> _Things to do_:
**a)** From the R excerpt below, reproduce the passage word for word, beginning at the words "# Test Dates" and stopping after "train.dates.end <- list()".
**b)** According to the R excerpt, why does the code extract the train and test dates? Answer in one to three sentences.

[[ Reading passage, beginning ]]

Next we can validate our code by creating plots of the test set equity curve and plot the train and test set windows:

# Extract train and test dates for plotting 
# Train Dates
train.dateslist <- list()
train.dates.loop.length <- rep(1:length(train.list),each=1)
temp <- data.frame()
i=1
for (i in 1:length(train.dates.loop.length)) {
  temp <- data.frame("ID"=paste("train.id",train.dates.loop.length[[i]]))
  date <- train.list[[i]]$Date
  train.dateslist[[i]] <- cbind("Date" = date,ID=temp)

# Test Dates
test.dateslist <- list()
test.dates.loop.length <- rep(1:length(test.list),each=1)
i=1
for (i in 1:length(test.dates.loop.length)) {
  temp <- data.frame("ID"=paste("test.id",test.dates.loop.length[[i]]))
  date <- test.list[[i]]$Date
  test.dateslist[[i]] <- cbind("Date" = date,ID=temp)
  }

# Loop to extract start and end dates of each train / test segment 
train.dates.start <- list()
train.dates.end <- list()
for (i in 1:length(train.dateslist)) {
train.dates.start[[i]] <- train.dateslist[[i]]$Date[1]
train.dates.end[[i]] <- tail(train.dateslist[[i]]$Date,1)
}
test.dates.start <- list()
test.dates.end <- list()

[[ Reading passage, end ]]
[[ Data for review, beginning ]]

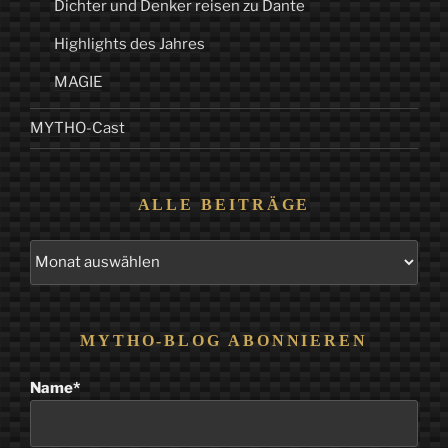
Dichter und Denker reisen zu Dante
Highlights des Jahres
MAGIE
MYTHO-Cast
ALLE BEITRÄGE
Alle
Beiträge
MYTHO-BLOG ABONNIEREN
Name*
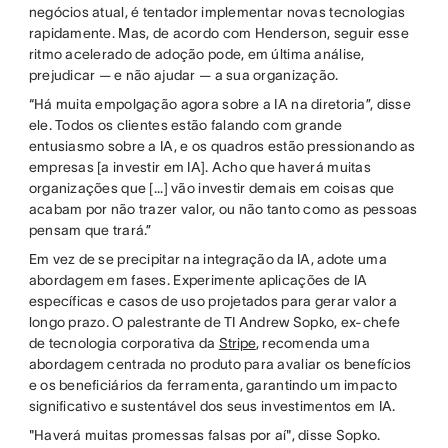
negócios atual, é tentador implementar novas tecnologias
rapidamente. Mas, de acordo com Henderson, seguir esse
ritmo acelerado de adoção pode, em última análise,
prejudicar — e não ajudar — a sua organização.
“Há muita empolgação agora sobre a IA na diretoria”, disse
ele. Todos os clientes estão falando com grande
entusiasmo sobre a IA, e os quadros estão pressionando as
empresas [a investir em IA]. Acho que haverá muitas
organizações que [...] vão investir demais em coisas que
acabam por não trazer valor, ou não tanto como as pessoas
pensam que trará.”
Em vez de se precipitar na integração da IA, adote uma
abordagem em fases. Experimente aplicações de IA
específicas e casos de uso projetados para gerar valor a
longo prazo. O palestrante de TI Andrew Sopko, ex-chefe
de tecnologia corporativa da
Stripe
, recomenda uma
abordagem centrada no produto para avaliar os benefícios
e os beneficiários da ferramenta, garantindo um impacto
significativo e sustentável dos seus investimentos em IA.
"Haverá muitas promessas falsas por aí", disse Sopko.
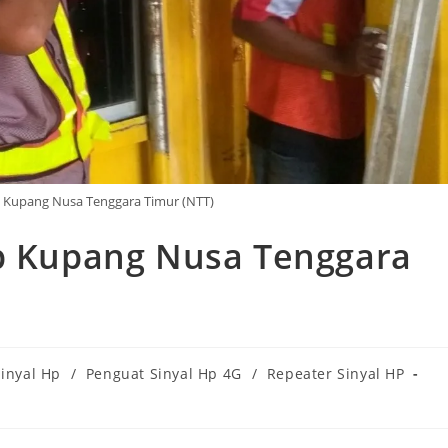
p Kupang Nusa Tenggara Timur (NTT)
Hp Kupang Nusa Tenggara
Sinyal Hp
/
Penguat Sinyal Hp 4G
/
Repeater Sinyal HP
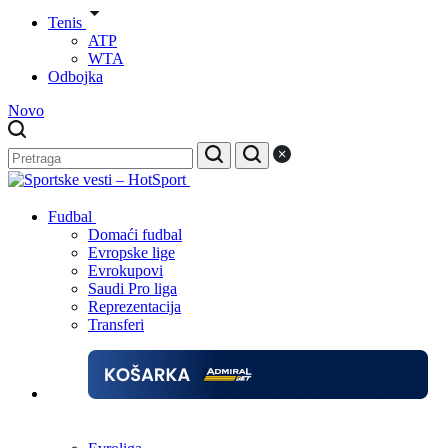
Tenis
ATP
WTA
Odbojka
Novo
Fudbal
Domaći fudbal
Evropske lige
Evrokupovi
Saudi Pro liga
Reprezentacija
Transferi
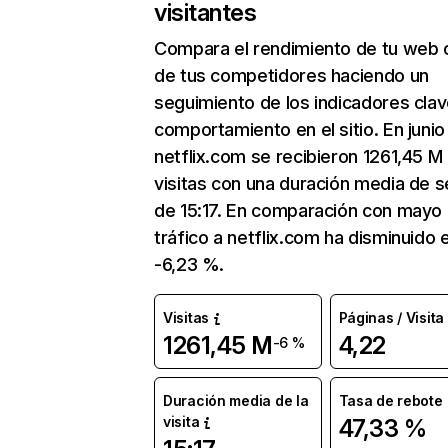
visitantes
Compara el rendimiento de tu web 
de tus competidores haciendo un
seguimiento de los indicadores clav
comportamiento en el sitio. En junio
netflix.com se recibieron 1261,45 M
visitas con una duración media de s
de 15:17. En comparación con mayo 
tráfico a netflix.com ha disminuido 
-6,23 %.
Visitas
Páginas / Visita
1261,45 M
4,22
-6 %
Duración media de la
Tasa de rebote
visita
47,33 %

[[ Data for review, end ]]
[[ Data for review, beginning ]]

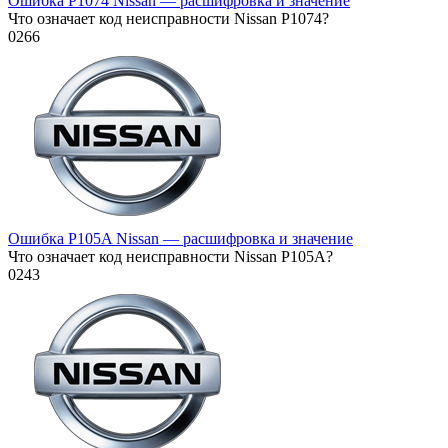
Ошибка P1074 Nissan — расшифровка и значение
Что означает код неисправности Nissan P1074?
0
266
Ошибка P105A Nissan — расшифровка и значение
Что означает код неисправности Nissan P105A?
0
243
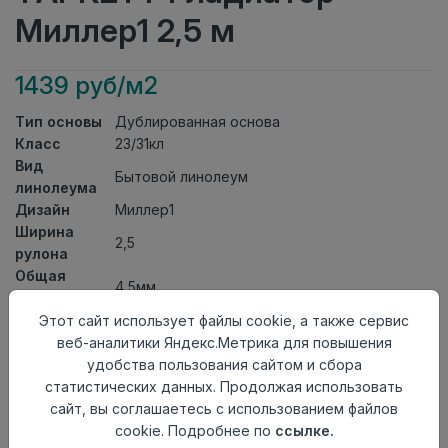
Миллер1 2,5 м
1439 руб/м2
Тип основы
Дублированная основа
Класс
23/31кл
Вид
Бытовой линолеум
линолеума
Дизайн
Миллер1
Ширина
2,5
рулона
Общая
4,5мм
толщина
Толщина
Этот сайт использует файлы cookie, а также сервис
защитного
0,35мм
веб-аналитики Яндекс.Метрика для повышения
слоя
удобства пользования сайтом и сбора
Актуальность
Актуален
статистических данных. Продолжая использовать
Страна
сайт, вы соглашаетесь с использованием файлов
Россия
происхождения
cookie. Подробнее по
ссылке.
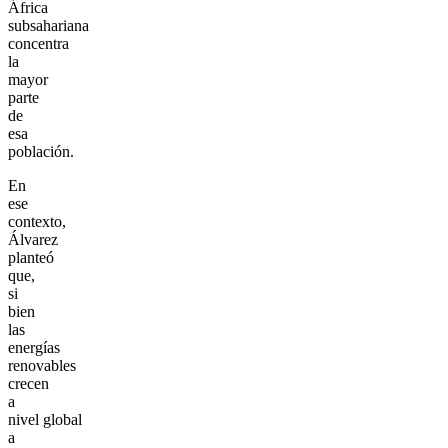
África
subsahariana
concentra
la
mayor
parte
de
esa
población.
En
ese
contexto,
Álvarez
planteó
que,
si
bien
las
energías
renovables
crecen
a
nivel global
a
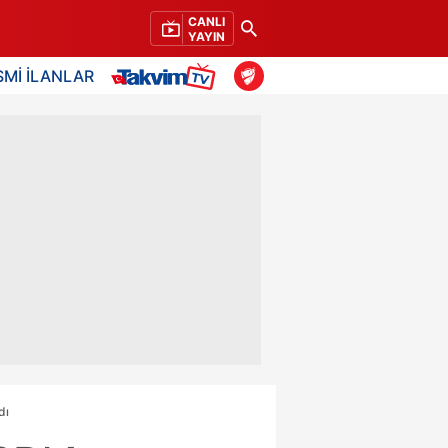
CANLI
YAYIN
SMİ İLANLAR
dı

[[ Data for review, end ]]

> _Answers for each item_:
**a)**
# Test Dates
test.dateslist <- list()
test.dates.loop.length <- rep(1:length(test.list),each=1)
i=1
for (i in 1:length(test.dates.loop.length)) {
  temp <- data.frame("ID"=paste("test.id",test.dates.loop.length[[i]]))
  date <- test.list[[i]]$Date
  test.dateslist[[i]] <- cbind("Date" = date,ID=temp)
  }

# Loop to extract start and end dates of each train / test segment 
train.dates.start <- list()
train.dates.end <- list()

**b)** The dates are extracted so they can be plotted. Plotting the train and test set windows, along with the test set equity curve, is how the excerpt validates the code.